Activity
Restate all the data word for word and omit the pictures.

[[ Exercise input open ]]

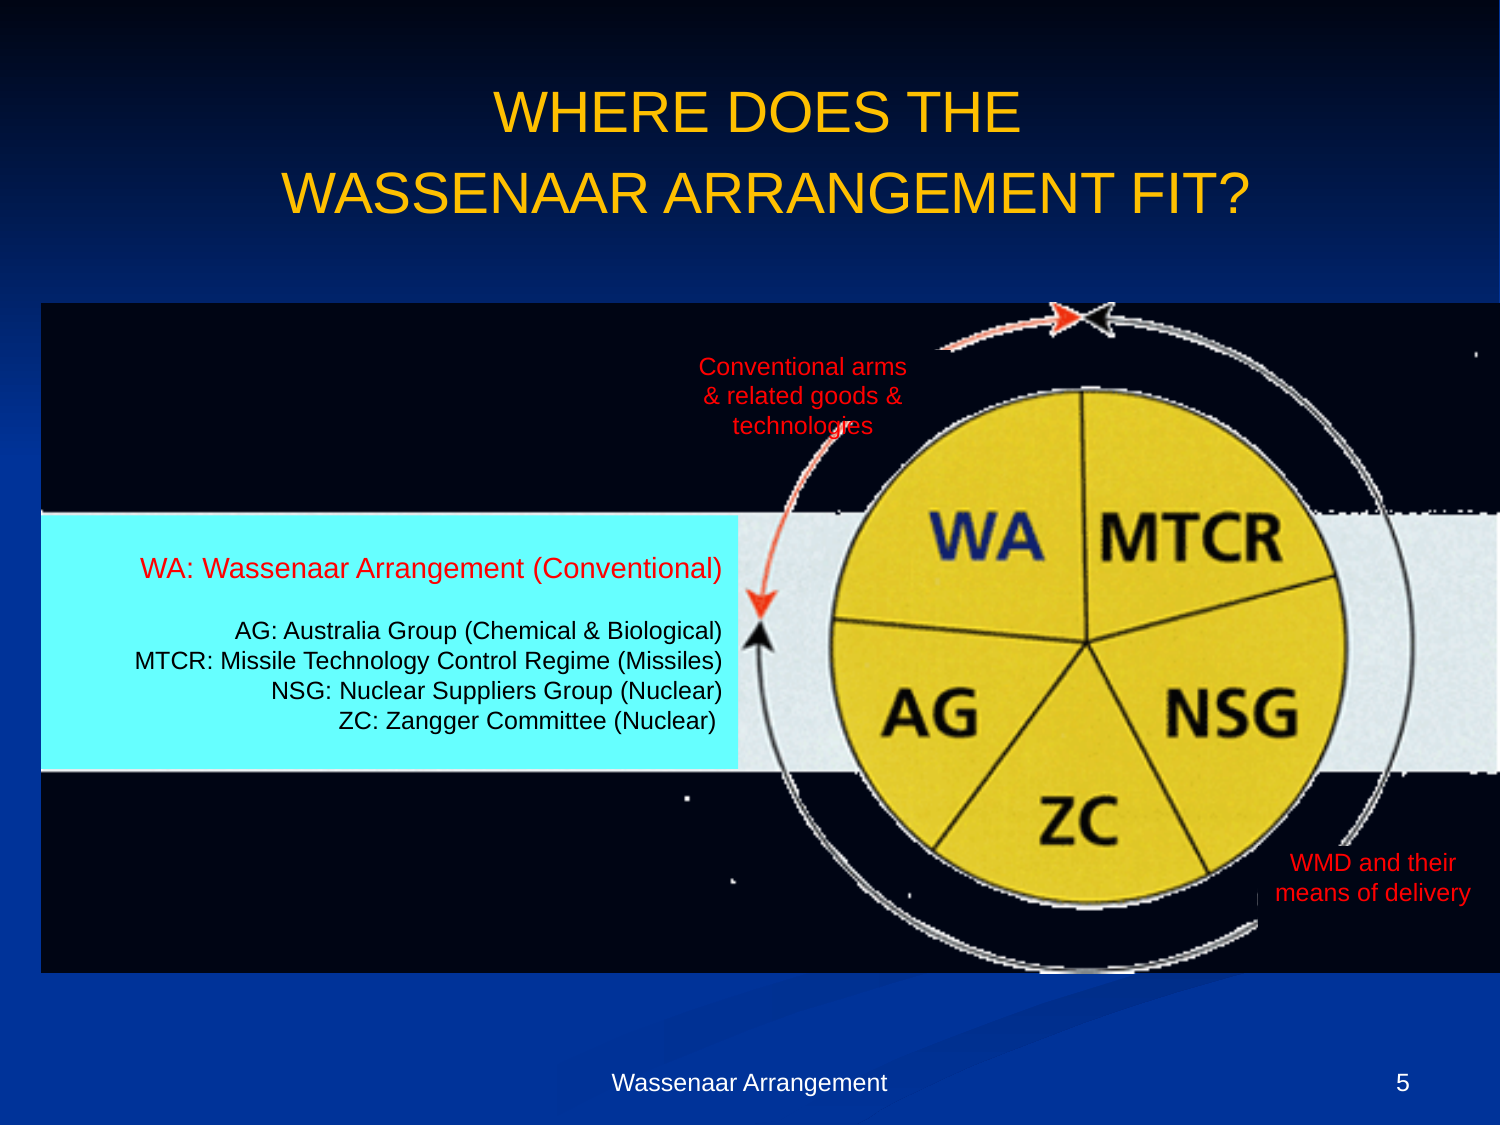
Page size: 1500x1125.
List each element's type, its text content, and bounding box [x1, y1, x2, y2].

footer Wassenaar Arrangement [512, 1025, 988, 1104]
text_box WHERE DOES THE WASSENAAR ARRANGEMENT FIT? [159, 66, 1374, 233]
picture [40, 302, 1500, 974]
slide_number 5 [1074, 1026, 1425, 1105]
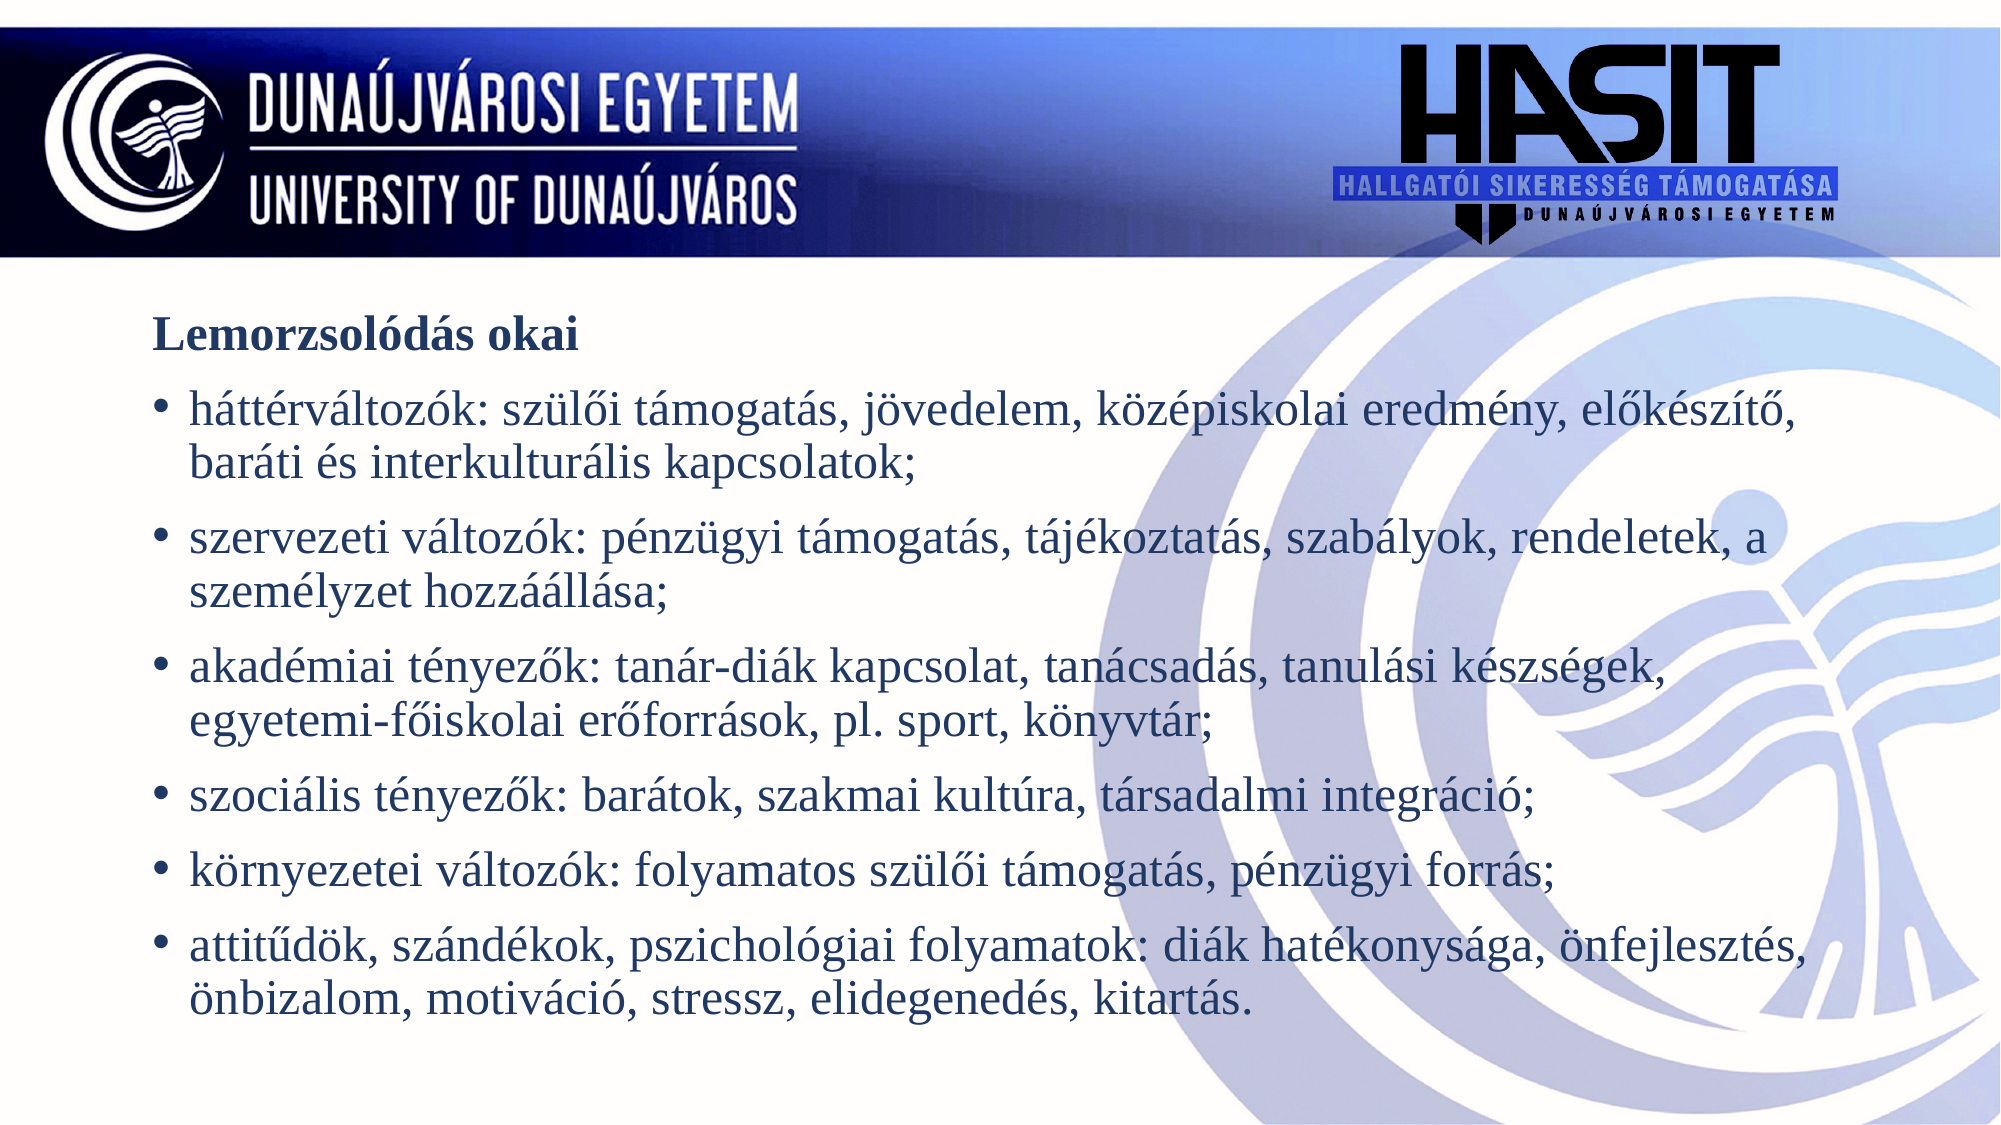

[[ Exercise input closed ]]

Written answer
Page size: 1500x1125.
List each element's type, its text content, and bounding box [x1, y1, x2, y2].

footer Wassenaar Arrangement [512, 1025, 988, 1104]
text_box WHERE DOES THE WASSENAAR ARRANGEMENT FIT? [159, 66, 1374, 233]
picture [40, 302, 1500, 974]
slide_number 5 [1074, 1026, 1425, 1105]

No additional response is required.